I recently listened to the TWiCH(This Week in Computer Hardware) podcast episode 252, which talk about the red drive. They talked about the different between green and red drive and point to the article in the pcper.com. This wasn’t the first time I heard about the red drive, but this is the first time I decided to go read the article. I presume this is the article Patrick Norton and Ryan Shrout, the hosts of TWiCH, talked about.
The article brought up a very easy to understand series of event in which the green drive fail.
- Array starts off operating as normal, but drive 3 has a bad sector that cropped up a few months back. This has gone unnoticed because the bad sector was part of a rarely accessed file.
- During operation, drive 1 encounters a new bad sector.
- Since drive 1 is a consumer drive it goes into a retry loop, repeatedly attempting to read and correct the bad sector.
- The RAID controller exceeds its timeout threshold waiting on drive 1 and marks it offline.
- Array is now in degraded status with drive 1 marked as failed.

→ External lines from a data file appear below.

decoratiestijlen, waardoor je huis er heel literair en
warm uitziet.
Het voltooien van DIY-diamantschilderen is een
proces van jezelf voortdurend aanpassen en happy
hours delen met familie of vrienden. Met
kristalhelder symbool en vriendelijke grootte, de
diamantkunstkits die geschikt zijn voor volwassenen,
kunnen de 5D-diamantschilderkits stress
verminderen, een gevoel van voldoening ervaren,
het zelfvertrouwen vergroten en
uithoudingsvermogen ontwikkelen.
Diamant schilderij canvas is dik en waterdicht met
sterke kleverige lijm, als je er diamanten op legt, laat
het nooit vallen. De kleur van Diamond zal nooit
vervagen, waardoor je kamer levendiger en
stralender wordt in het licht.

- User replaces drive 1. RAID controller initiates rebuild using parity data from the other drives.
- During rebuild, RAID controller encounters the bad sector on drive 3.
- Since drive 3 is a consumer drive it goes into a retry loop, repeatedly attempting to read and correct the bad sector.

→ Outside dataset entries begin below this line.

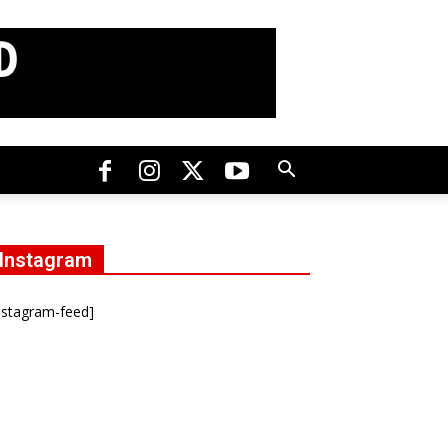
Instagram
nstagram-feed]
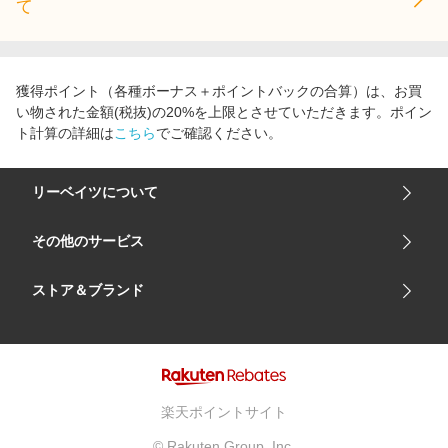
て
獲得ポイント（各種ボーナス＋ポイントバックの合算）は、お買
い物された金額(税抜)の20%を上限とさせていただきます。ポイン
ト計算の詳細は
こちら
でご確認ください。
リーベイツについて
会社概要
その他のサービス
ご利用ガイド
楽天市場
ストア＆ブランド
サイトマップ
楽天モバイル
ユニクロオンラインストア
リーベイツ 公式アプリ
GU（ジーユー）
リーベイツ ポイントアシスト
資生堂オンラインストア
ヘルプ・お問い合わせ
楽天ポイントサイト
Apple公式サイト
利用規約
© Rakuten Group, Inc.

- The RAID controller exceeds its timeout threshold waiting on drive 3 and marks it offline.
- Rebuild fails.
Before I continue, I should point out that the article outlines legitimate problem and anyone building or plan to build/buy a NAS box should be aware of. The jist of the problem is that the number of error(bad sector) exceeds the numbers of tolerance provided by the RAID. eg: 1 tolerance in RAID 5 and 2 tolerances in RAID 6. Simple enough concept. Some of the people already wrote in the comment of the article that it’s still possible to use some sort of harddrive utility like Spinrite on the harddrives before putting bring the NAS back online and rebuilt. Technically there is nothing wrong with this solution except that this is not ideal for business. What I mean is that generally speaking, consumer and business don’t necessary have the same objective. While yes, both consumer and business want some sort of backup/redundancy system but business can spend more money and at least in the US, it’s tax deductible as it’s consider cost of doing business but at the same time the recovery process need to be quick. On the other hand, for consumer use this is almost the opposite.

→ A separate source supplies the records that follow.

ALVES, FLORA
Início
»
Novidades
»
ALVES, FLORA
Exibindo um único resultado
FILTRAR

Another idea that I think about is that this problem is preventable. Looking at the first bullet point, it’s easy to see that this is where the problem start. A bad sector in the area of a file that is not commonly use and thus not detected. And why does it has to be like that. Imagine a home build RAID using something like FreeNAS, NAS4free, unRAID or whatever the system you want to use, why can’t they put in a feature to read those files when the NAS aren’t being active? Especially a linux based NAS solution, people could write a script to read (least accessed) files when the CPU or IO usage is low. Ideally, this could be build as a feature into the NAS distro. And it’s still possible for the manufacturer to do this in the off-the-shelf upgradable NAS system like Synology or Drobo. Even if the files or filesystem is encrypted, reading it would merely be readable or unreadable and thus generates some sort or log or trigger the SMART. If the unreadable sector can be discovered early, then we wouldn’t run into this problem. I’m sure this blog isn’t exactly a popular one, nor it’s the most useful one. I just thought why doesn’t anyone brought this up before?